The saga began in February 2014, after the state’s Republican-led Legislature passed a series of voting restrictions that included eliminating Golden Week and same-day voter registration. The Ohio branch of the NAACP filed a lawsuit in May 2014, alleging the changes disproportionately affected minority voters. That September, a federal district judge granted an injunction halting the state’s early voting restrictions. The state appealed, and a panel on the 6th Circuit Court of Appeals upheld the district court’s decision. But later that month, the Supreme Court put the order on hold, which kept the state’s initial restrictions in place for the midterm election.

“The undisputed factual record shows that it’s easy to vote in Ohio. Very easy, actually.”

After the election, the state’s NAACP reached a settlement with Ohio Secretary of State Jon Husted that resulted in additional evening hours and another Sunday added to the early voting period, but the settlement may not have gone far enough. The Ohio Democratic Party, along with two other county Democratic organizations, later joined a lawsuit on behalf of several individuals to challenge the measures, arguing that they were discriminatory and disproportionately affected minority voters. (The Ohio Organizing Collaborative filed the initial suit in May 2015, but later withdrew.)

They claimed the rollbacks violated the 14th Amendment and Section 2 of the Voting Rights Act, which prohibits discriminatory voting practices or procedures on the basis of race, color, or language. In May, a federal district judge ruled that the reductions disproportionately burdened African American voters and resulted “in less opportunity for African Americans to participate in the political process than other voters.” But a federal appeals court panel disagreed and reversed the lower court’s ruling in August. “This case presents yet another appeal…asking the federal courts to become entangled, as overseers and micromanagers, in the minutiae of state election processes,” wrote Judge David McKeague in the majority opinion. “The undisputed factual record shows that it’s easy to vote in Ohio. Very easy, actually,” he added later.
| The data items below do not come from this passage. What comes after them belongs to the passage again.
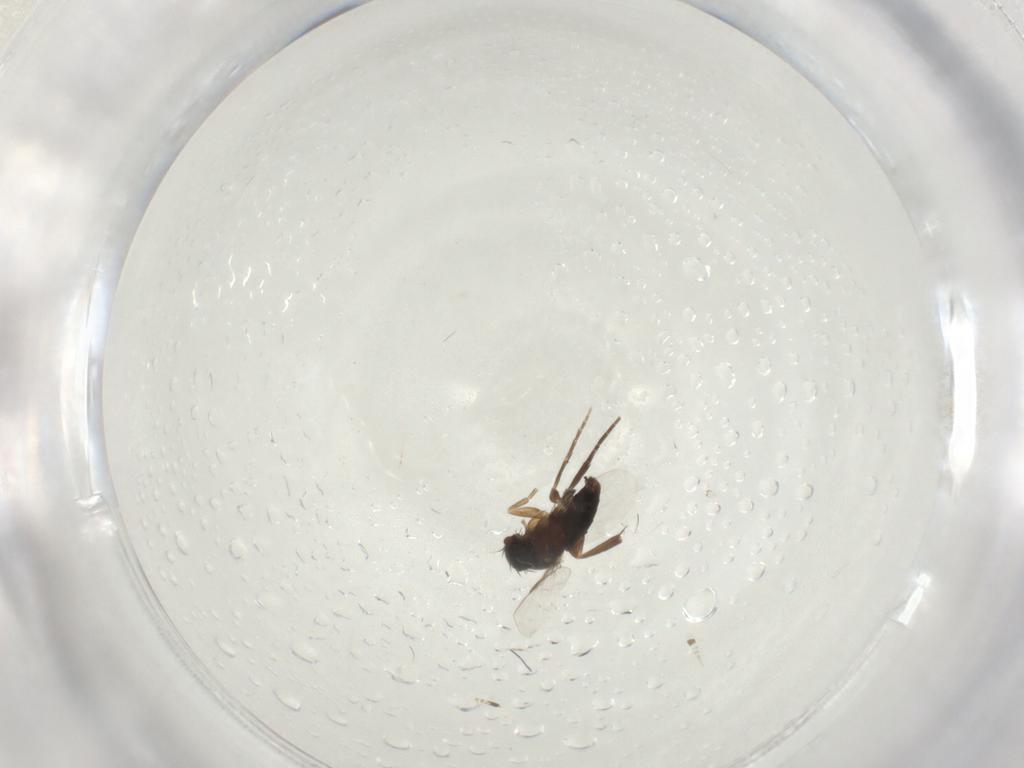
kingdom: Animalia
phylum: Arthropoda
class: Insecta
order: Diptera
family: Phoridae
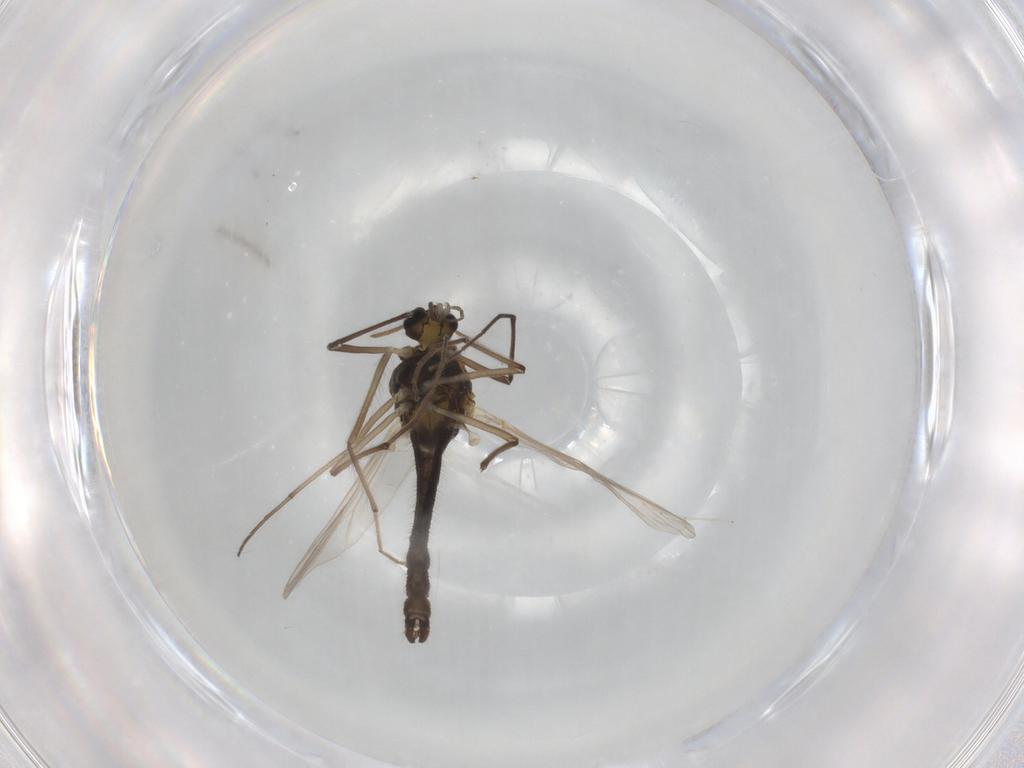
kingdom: Animalia
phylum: Arthropoda
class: Insecta
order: Diptera
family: Chironomidae
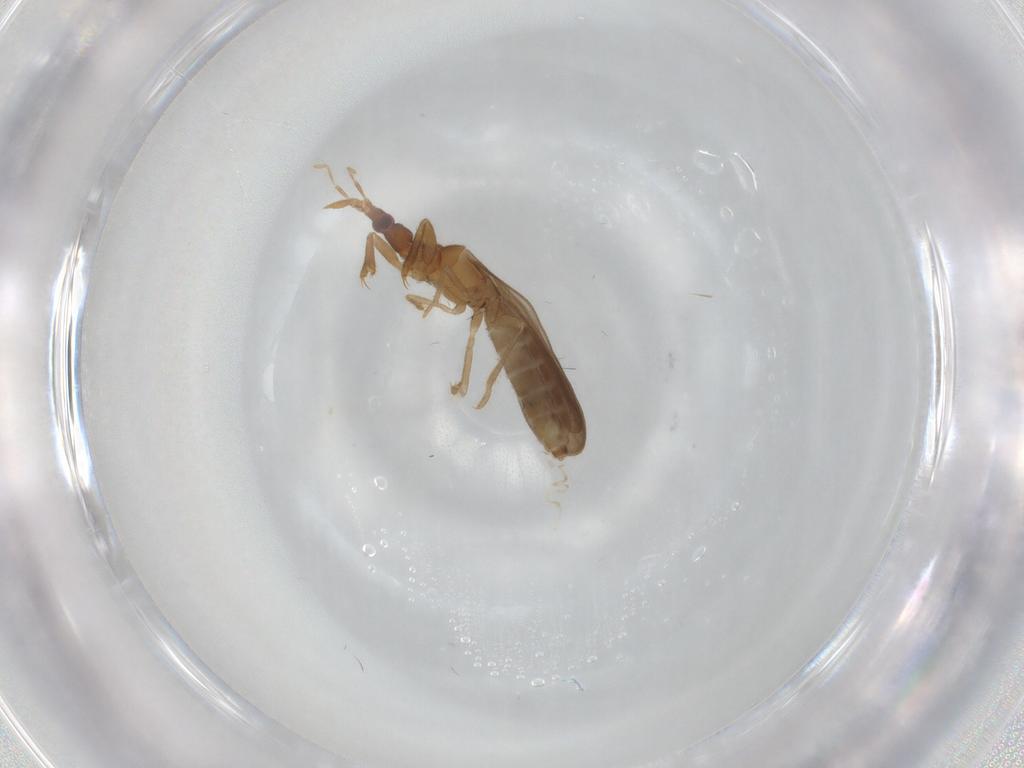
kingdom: Animalia
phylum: Arthropoda
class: Insecta
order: Hemiptera
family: Enicocephalidae
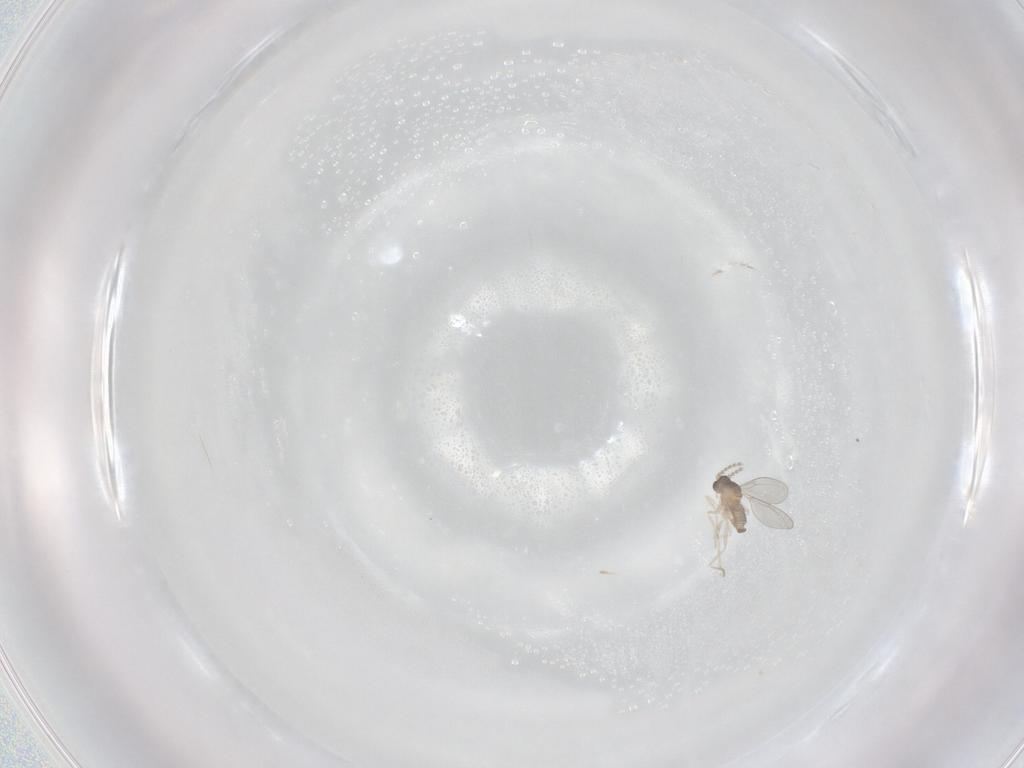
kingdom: Animalia
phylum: Arthropoda
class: Insecta
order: Diptera
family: Cecidomyiidae
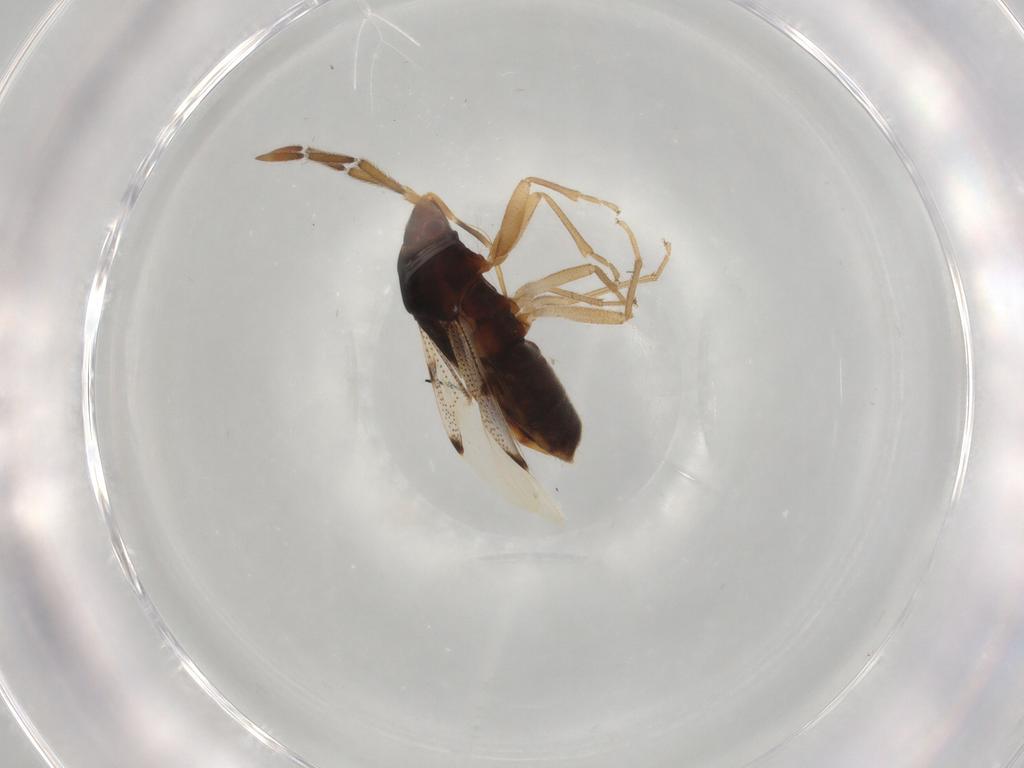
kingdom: Animalia
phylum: Arthropoda
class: Insecta
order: Hemiptera
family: Rhyparochromidae
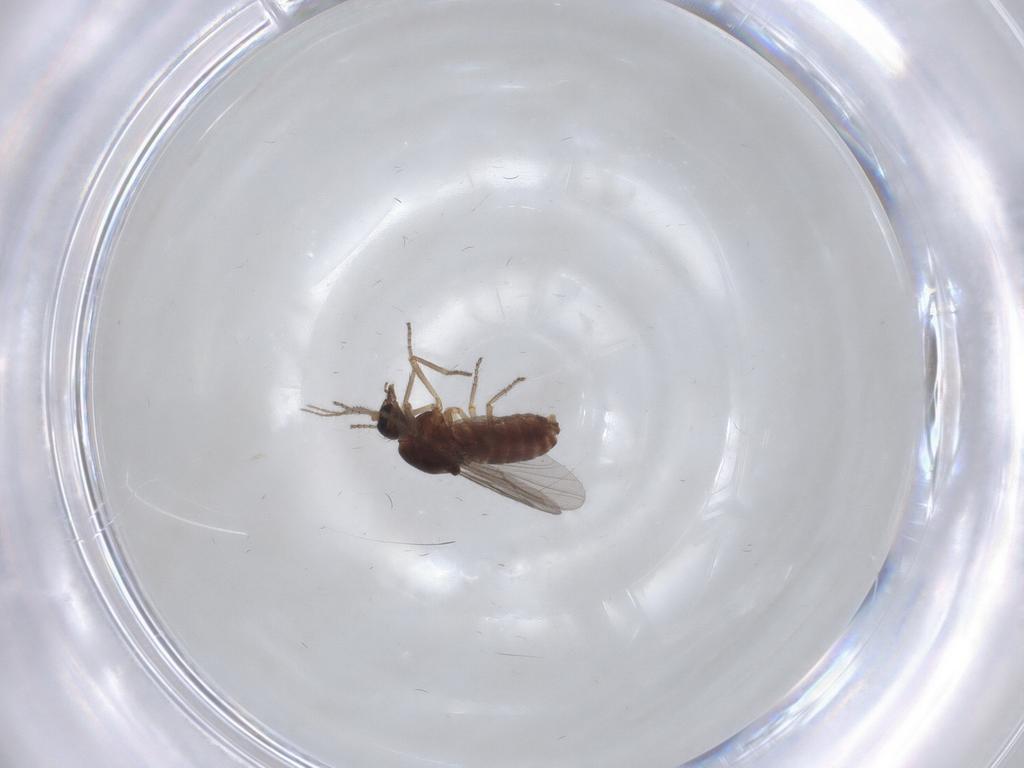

The Supreme Court today agreed.

Some experts, such as University of California-Irvine professor and election law expert Rick Hasen, still consider the state’s 29-day early voting period “exceedingly generous.” In a blog post after the 6th Circuit Court of Appeals’ decision, he wrote, “[W]hile I might support Golden Week as good policy, I worry when courts are used in this way to prevent every cutback in voting, especially after voting rights proponents had settled a suit with Ohio on favorable terms.”